Questionadas sobre o ambiente dentro dos jogos, todas as meninas disseram já terem vivido ou presenciado uma situação desconfortável, e 100% delas acreditam que a maioria dessas ações, foram motivadas pelo preconceito, machismo e/ou misoginia. Por conta disso, todas confirmaram já terem desistido de alguma atividade pelo receio de sofrer ataques. “Esse preconceito dificulta bastante o lazer de estar ali jogando, deixa de ser algo divertido, se torna algo que a pessoa queira evitar para não ter dores de cabeça” afirmou uma delas.

Dados recolhidos em enquete realizada pela plataforma Google Forms com integrantes do servidor “Crown Girls”.

Motivados a investigar a existência ou não da disparidade de gênero dentro dos jogos eletrônicos, a revista acadêmica Journal of Computer-Mediated Communication, mediada pela editora Oxford University Press, a qual corresponde a Universidade de Oxford na Inglaterra, realizou uma pesquisa com cerca de 10 mil homens e mulheres, utilizando jogos do estilo MMO (Massive Multiplayer Online), conhecidos por contar com centenas de jogadores online.

Com o intuito de obter dados de culturas distintas, os jogos escolhidos foram EverQuest II na América do Norte e Chevaliers’ Romance III na China. A abordagem utilizada foi solicitar que ambos os gêneros desenvolvessem seus personagens dentro de jogo, subindo de nível, melhorando suas habilidades e completando missões. Após um logo período de análise dos dados recolhidos, foi possível chegar à conclusão de que não há disparidade de gênero, as mulheres avançam pelo menos tão rápido quanto os homens.

Mesmo diante de um cenário na qual as diferenças de habilidade entre homens e mulheres são nulas, ainda é possível notar a ausência do público feminino dentro do cenário competitivo. O campeonato Mid Season Invitational (MSI) surgiu em 2015 como um torneio internacional do jogo League Of Legends, desenvolvido pela empresa Riot Games.
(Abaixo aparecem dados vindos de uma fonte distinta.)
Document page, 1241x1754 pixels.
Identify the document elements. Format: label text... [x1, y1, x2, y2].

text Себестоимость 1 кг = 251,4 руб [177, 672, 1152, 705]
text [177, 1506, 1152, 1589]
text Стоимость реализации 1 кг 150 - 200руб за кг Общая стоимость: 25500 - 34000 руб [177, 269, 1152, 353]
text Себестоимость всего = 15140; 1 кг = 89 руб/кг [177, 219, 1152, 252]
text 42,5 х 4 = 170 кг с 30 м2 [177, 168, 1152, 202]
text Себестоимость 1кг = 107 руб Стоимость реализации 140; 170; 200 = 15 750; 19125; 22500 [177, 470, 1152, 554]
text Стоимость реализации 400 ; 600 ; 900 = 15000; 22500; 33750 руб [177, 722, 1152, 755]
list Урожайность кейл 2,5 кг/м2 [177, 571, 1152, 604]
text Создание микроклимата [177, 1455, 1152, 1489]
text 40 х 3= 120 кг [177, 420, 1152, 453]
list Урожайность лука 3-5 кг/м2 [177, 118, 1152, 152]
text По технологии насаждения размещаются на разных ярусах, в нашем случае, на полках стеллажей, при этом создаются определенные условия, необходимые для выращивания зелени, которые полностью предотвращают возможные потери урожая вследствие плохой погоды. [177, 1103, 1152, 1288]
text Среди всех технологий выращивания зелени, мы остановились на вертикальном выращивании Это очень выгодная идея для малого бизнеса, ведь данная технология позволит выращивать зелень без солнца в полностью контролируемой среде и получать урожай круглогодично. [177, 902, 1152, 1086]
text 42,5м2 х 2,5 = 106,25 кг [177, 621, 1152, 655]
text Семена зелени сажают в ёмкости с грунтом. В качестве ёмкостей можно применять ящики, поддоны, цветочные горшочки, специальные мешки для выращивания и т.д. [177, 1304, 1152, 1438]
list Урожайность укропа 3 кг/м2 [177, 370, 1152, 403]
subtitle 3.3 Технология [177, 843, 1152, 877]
Porém, apesar de contar com grandes investimentos e alcance global, o campeonato só teve sua primeira participação feminina em 2021. Diana “DSN” Nguyen inscrita pela equipe australiana Pentanet.GG, mesmo sendo considerada integrante da equipe, teve sua participação limitada ao banco de reservas.

Quando questionadas sobre o cenário competitivo, a enquete realizada com as dez mulheres integrantes do servidor feminino criado por Brenda “Askite” apresenta que para todas, a falta de investimentos faz o cenário ser pouco reconhecido. Já para oito delas, a verdadeira causa da ausência de recursos está na crença machista ainda existente dentro da sociedade, de que esse tipo de lazer/trabalho não é do interesse do público feminino.

Dados recolhidos em enquete realizada pela plataforma Google Forms com integrantes do servidor “Crown Girls”.

Para a própria Brenda, apesar de todas as dificuldades, o cenário feminino ainda continua em desenvolvimento, encontrando forças no apoio de outras mulheres dentro da própria comunidade. “Acredito que a força feminina esteja evoluindo e que a tendência seja de um crescimento gigantesco, atualmente existem campeonatos amadores entre outras ações que dão espaço para nossa jogabilidade, temos que nos impor cada vez mais, para manter essa evolução contínua”.